» PAGE EXTRACT
▼▼▼

Implementation, however, is another thing.

Candidate Donald Trump made it clear he was going to move quickly in areas like immigration, the Affordable Care Act, and federal regulations. President Trump has followed through on many of those at breakneck speed, but with structure that has been lacking. The devil always is in the details and, so far, the Trump administration isn’t showing signs of worrying a lot about those details.

The details, however, are the essence of governance.

Anything that a president says and any action that the federal government takes have consequences. Those consequences directly affect people. If poorly implemented, adverse unintended consequences happen, and they happen to real people.

That was the case with Trump’s immigration action, which, at this writing, had been held up by a federal district court judge. Whether you think the pause or temporary ban on travel to the United States from the seven named predominately Muslim countries is a good idea or a bad one, the abruptness and lack of clarity of the executive order made its implementation a political mess. People were affected who shouldn’t have been, our allies were caught by surprise, and it provided Trump opponents with more fodder for their contention that the White House is being run by amateurs who aren’t clearly communicating with the officials who have to implement this and other actions. Lashing out Saturday on Twitter at the “so-called judge” who halted his executive order certainly didn’t help.

In fairness, we have to point out that the Trump administration’s quick action also can be appropriate and beneficial. Less than a week in office, he made federal disaster declarations in our area for the storms that hit on Jan. 2 and on the weekend of his inauguration. For situations like that — whether here or elsewhere — quick federal attention is needed and appreciated as Americans cope with disaster and try to get their lives back together.

▲▲▲

Carry on the editorial about the Trump administration's implementation of its policies, starting right after its final sentence above.

» AVAILABLE DATA
▼▼▼

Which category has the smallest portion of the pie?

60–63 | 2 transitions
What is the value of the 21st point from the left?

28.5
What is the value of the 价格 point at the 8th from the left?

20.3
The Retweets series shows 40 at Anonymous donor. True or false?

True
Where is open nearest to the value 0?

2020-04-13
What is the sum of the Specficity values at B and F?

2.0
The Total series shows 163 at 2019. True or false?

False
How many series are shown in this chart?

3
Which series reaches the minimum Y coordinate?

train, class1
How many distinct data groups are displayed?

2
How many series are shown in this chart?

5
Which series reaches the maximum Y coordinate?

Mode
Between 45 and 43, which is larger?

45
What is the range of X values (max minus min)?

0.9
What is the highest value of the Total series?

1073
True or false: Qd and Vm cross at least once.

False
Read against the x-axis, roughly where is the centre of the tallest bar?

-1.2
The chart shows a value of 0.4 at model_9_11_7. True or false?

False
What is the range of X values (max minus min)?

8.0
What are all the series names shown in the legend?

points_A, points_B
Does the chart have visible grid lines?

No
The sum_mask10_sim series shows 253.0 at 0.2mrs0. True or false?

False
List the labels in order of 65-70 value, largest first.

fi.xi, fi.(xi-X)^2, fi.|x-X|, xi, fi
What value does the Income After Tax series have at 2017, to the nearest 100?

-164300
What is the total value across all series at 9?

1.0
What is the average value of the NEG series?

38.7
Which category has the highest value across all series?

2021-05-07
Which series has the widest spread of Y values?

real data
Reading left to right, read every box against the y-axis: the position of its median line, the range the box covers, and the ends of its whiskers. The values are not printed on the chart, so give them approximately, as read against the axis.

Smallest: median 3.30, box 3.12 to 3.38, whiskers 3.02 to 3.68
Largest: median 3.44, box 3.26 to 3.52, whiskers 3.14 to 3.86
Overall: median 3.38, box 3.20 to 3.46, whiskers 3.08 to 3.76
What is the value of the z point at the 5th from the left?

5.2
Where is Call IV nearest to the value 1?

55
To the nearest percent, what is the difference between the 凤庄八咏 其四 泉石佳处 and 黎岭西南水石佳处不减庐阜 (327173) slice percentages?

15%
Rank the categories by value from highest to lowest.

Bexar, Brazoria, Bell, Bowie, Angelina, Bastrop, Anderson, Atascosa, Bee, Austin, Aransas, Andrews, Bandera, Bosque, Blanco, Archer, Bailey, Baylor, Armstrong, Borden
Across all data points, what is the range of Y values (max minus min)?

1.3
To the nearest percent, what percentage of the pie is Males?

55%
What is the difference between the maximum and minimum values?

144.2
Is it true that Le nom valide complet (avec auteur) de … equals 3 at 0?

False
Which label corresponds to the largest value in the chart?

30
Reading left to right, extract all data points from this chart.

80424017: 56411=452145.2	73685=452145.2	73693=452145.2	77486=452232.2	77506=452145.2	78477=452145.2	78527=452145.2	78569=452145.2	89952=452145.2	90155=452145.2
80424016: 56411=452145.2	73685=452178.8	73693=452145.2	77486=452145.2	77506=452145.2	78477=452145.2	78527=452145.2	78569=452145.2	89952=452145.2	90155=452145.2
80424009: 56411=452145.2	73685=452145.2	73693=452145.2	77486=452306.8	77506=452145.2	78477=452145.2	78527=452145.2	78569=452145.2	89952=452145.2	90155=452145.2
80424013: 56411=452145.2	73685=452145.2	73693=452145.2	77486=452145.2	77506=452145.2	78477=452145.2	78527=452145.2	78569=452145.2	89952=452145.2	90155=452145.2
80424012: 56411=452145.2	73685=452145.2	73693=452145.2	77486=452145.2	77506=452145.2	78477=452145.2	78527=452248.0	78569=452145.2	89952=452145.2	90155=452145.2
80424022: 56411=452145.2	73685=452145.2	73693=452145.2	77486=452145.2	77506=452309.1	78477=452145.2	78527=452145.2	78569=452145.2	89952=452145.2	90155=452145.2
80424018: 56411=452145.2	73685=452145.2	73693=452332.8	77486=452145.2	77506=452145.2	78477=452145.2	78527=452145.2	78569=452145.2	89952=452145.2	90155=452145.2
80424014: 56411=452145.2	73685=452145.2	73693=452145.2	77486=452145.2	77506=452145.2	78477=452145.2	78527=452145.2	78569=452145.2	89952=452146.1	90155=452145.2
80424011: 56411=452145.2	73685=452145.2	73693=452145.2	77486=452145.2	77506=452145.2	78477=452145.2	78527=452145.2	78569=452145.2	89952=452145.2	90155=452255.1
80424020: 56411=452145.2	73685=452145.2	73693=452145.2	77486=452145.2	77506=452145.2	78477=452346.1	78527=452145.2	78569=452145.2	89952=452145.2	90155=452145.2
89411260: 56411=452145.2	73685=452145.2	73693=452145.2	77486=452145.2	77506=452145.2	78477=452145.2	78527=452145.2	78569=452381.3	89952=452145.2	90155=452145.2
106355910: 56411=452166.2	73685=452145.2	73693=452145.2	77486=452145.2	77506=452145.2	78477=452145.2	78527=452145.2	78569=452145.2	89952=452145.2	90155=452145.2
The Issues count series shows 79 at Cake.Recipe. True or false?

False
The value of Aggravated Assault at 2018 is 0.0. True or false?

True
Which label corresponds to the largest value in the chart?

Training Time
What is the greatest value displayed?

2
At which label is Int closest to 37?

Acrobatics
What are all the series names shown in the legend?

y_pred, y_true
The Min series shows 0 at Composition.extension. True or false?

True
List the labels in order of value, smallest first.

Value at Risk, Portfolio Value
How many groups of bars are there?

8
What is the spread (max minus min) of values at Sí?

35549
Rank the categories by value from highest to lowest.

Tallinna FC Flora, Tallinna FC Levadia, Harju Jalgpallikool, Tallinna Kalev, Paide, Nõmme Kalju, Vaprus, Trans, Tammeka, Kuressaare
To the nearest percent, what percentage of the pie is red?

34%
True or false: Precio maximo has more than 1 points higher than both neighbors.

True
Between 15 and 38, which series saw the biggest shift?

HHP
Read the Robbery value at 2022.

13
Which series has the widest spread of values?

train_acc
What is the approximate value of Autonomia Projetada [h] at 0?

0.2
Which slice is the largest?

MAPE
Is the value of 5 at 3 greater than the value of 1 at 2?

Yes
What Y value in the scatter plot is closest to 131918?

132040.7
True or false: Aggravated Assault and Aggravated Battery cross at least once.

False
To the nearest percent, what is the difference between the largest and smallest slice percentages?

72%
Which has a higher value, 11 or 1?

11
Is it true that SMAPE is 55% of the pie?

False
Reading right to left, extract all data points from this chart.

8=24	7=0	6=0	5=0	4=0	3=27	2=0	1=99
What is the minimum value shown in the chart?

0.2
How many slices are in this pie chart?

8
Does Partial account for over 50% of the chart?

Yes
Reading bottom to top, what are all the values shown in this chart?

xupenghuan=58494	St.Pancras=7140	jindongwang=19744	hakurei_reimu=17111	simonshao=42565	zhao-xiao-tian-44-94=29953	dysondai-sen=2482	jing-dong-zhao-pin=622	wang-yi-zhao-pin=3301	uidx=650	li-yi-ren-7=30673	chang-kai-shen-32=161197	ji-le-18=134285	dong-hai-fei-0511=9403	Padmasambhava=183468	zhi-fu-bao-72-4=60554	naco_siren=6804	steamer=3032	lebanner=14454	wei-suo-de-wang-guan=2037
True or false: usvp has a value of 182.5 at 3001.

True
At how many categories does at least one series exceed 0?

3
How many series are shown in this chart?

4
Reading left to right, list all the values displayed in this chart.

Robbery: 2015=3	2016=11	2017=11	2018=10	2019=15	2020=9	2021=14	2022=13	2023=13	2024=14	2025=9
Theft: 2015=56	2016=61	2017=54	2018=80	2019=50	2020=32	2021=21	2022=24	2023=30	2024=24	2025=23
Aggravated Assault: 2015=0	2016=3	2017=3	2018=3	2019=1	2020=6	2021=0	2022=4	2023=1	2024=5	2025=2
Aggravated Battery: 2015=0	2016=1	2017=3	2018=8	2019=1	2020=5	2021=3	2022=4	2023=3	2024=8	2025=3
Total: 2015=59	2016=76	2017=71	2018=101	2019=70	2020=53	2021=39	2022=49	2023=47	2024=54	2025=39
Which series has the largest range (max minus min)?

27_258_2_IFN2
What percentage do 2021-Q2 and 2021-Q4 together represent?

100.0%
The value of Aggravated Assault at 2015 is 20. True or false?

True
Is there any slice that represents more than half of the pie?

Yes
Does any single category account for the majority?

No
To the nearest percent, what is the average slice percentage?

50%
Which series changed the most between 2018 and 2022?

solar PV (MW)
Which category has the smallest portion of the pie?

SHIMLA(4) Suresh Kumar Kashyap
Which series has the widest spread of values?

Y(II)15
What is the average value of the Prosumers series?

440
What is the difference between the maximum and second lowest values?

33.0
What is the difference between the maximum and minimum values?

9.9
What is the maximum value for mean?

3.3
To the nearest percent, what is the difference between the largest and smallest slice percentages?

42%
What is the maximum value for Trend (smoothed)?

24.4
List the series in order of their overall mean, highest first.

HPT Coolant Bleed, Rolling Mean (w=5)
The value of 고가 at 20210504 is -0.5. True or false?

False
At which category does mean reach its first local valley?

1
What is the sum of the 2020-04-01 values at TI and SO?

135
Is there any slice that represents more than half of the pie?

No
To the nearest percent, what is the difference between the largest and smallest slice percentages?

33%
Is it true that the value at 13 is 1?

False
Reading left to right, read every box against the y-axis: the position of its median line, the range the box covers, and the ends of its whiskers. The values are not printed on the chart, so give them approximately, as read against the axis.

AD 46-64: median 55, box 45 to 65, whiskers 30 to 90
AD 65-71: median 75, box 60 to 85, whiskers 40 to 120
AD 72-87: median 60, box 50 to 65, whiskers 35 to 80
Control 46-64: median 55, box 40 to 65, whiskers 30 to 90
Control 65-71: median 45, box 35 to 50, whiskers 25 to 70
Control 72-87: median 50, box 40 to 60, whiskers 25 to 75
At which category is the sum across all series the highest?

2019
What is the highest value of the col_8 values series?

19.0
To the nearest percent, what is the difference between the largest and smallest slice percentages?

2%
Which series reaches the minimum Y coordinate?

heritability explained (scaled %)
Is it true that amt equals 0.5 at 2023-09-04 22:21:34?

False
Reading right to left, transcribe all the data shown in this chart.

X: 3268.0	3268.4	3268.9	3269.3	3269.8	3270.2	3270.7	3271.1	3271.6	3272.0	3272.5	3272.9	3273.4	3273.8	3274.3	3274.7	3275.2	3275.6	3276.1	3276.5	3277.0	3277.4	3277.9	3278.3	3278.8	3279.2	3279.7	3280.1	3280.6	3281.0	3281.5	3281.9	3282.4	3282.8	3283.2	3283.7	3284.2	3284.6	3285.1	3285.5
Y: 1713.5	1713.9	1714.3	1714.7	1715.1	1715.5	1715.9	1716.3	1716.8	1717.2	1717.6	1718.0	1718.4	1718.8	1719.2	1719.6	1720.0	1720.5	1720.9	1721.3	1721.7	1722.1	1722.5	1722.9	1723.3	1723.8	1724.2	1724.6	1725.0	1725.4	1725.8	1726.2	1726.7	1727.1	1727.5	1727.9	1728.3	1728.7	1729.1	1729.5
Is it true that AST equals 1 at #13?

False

▲▲▲

» RESPONSE BOX
For complex issues, however, we hope the president will develop a more deliberate approach. For instance, he and Republicans most assuredly will dismantle the Affordable Care Act, or Obamacare. We pointed out at its passage that the ACA was unnecessarily rushed into law and that the Obama administration was wrong not to involve GOP lawmakers in its creation. That rush led to unintended consequences. It created a health care system that expanded coverage for the poor, but it also adversely impacted many middle-class Americans who have found it anything but affordable and found their choices limited under it. But if the ACA is to be dismantled, a well-thought-out replacement first must be ready to be implemented. We also urge the Republicans writing the replacement law to not exclude their Democratic colleagues from the process. America’s health care system needs the best ideas from all sides in it, not the repetition of the other party’s mistake.

The start of a presidential term can be rocky. With America as deeply divided as it is, Trump was going to be taking harsh criticism regardless of what he did. His staunchest supporters also don’t feel any need for him to change his methods and tactics. The president, after all, is doing what they elected him to do.

For the many who supported him in the election as the proverbial lesser of two evils, or for a specific issue or issues such as job creation, national security or appointment of a conservative Supreme Court justice, however, there also was a hope that President Trump would be more tempered than the mercurial candidate Trump. So far, that hope has not been realized and one critical promise Trump made — to facilitate bringing America together “as one united people” — has not been kept. Of all of his promises, that’s the one we’d most like to see him fast-track.